Which is why I'm very, very angry that Western Union taking 10 to 20 percent or more and we, civil society et. al., haven't come up with a better way of moving this life support around.

It could never be costless as you need a  huge number of places for people to send and receive payments, but these could be maintained with far smaller fees and, more important, that infrastructure could also used for international grassroots activism and communication.

I've got my re-growing savings to put up for making this big idea happen, and our immigrant brethren have $40 billion.  Just a matter of getting enough people together.  Drop me a line.

Here's some background on how wire transfers are done today, from a 2003 December 22 Business Week article by David Fairlamb in Frankfurt, with Geri Smith in Mexico City and Frederik Balfour in Hong Kong, told from Western Union's perspective rather than that of the people involved:

Western Union, which started life in 1851 as a telegraph company, is coming under pressure.  Commissions on most transactions run 10% or higher, making Western Union a most reliable profit generator for its Denver parent, First Data Corp. (FDC ), which acquired it in 1995.  Analysts expect the wholly owned unit, which almost collapsed a decade ago after fax machines undercut its Telex business, to make more than $1 billion in operating profits on revenues of more than $3.5 billion this year [2003].

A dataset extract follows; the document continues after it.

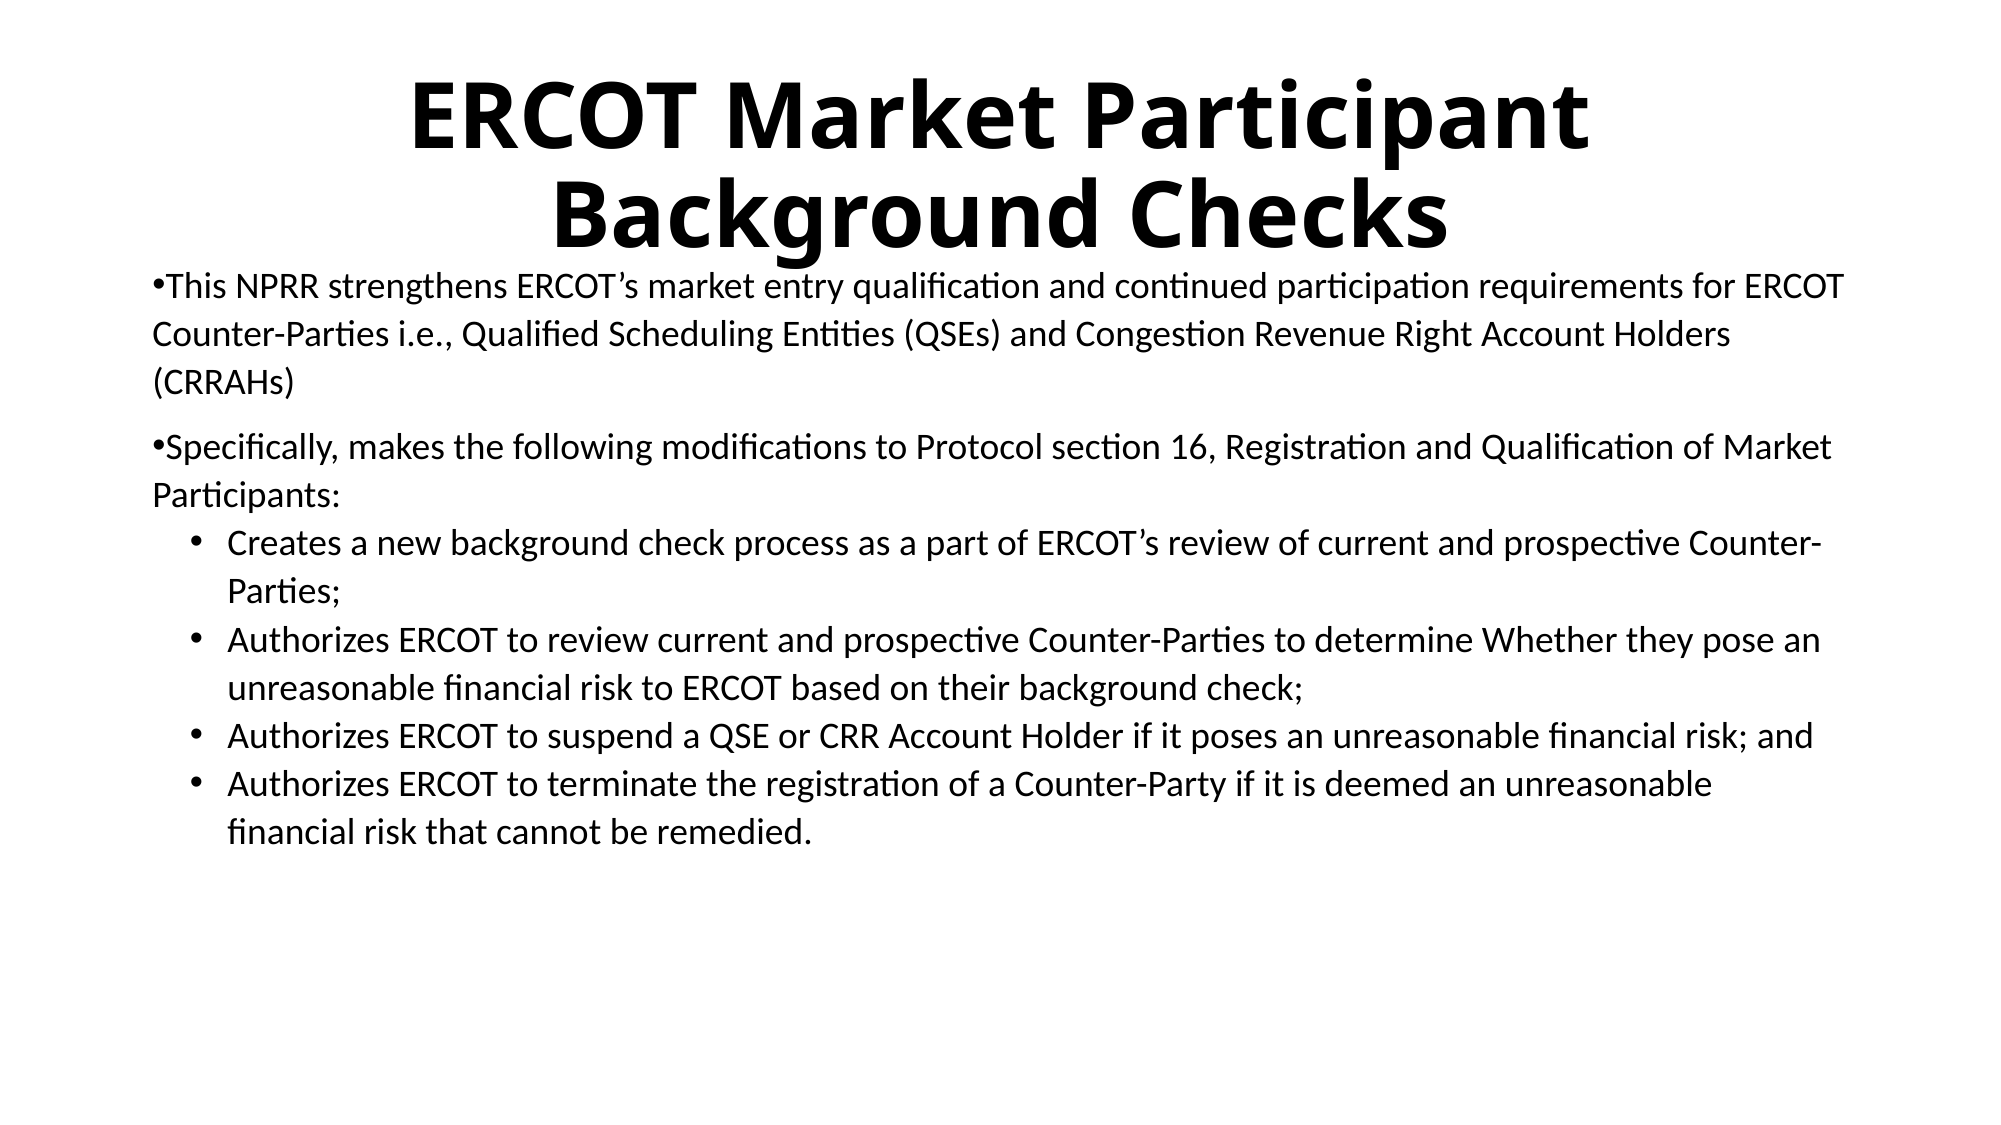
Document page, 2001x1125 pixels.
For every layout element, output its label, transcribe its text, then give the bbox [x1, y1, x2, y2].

title ERCOT Market Participant Background Checks [137, 59, 1863, 250]
list This NPRR strengthens ERCOT’s market entry qualification and continued participation requirements for ERCOT Counter-Parties i.e., Qualified Scheduling Entities (QSEs) and Congestion Revenue Right Account Holders (CRRAHs) Specifically, makes the following modifications to Protocol section 16, Registration and Qualification of Market Participants: Creates a new background check process as a part of ERCOT’s review of current and prospective Counter-Parties; Authorizes ERCOT to review current and prospective Counter-Parties to determine Whether they pose an unreasonable financial risk to ERCOT based on their background check; Authorizes ERCOT to suspend a QSE or CRR Account Holder if it poses an unreasonable financial risk; and Authorizes ERCOT to terminate the registration of a Counter-Party if it is deemed an unreasonable financial risk that cannot be remedied. [137, 250, 1863, 1048]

Although Western Union controls 80% of the market in regions such as Latin America, it can no longer take its position for granted. "This is a real high-margin business," says Jeffrey J. Slowik, executive vice-president of PayQuik, a Philadelphia supplier of money-transfer technology to banks. "It's hardly surprising rivals are moving in."

Among Western Union's big rivals: Bank of America, Citibank, and Wells Fargo. Those three are targeting remittances worth $25 billion a year that Hispanics working -- legally or illegally -- in the U.S. send to Latin America.  Each has recently bought into or established a relationship with a Mexican bank: Citi owns Banamex, Bank of America (BAC ) has a stake in Grupo Financiero Santander-Serfin, and Wells Fargo (WFC ) works with Bancomer. Immigrant workers can now transfer money easily and [slightly more] cheaply to relatives through those banks' ATM networks or by wire transfers.

How much in startup costs would it take to reach a critical mass of people in, say, a particular immigrant community and the people in their country of origin?  Think big.

Avoiding American Wire Services

A reader wrote me:

You expressed concern about Western Union
and other money transfer services charging 10-20%
in fees.  Most of the Latinos that I know do not
use the American wire services.  They use very
inexpensive ones in the Tiendas Latinas that
charge about $10 to send up to $1000.00 to Mexico
among other countries.

My first thought: I wonder if I can use one of these inexpensive companies to bail out my brother yet again in West Virginia.  Probably not.

My second thought is that I'm very surprised that transfer fees would be low as 1%.  Maybe they're gaming the exchange rate (Western Union did and lost a lawsuit).  I also know that a number of Brazilians, anyhow, do use Western Union and I'm still interested in an organization taking only the minimum cost of transfer, as a moral issue, and because such an organization could serve as the infrastructure for a radical communications network as well (not to mention a network of community banks to replace payday loan places).

Mostly, though, there is no question I was speaking rather stupidly.  People who generally have a better sense of community than the average person in the U.S., and who have sent $53 billion dollars a year to their home communities, have figured out far better ways to do it than I have figured out to bail out my brother in miscellaneous U.S. states.  I'd love more detail.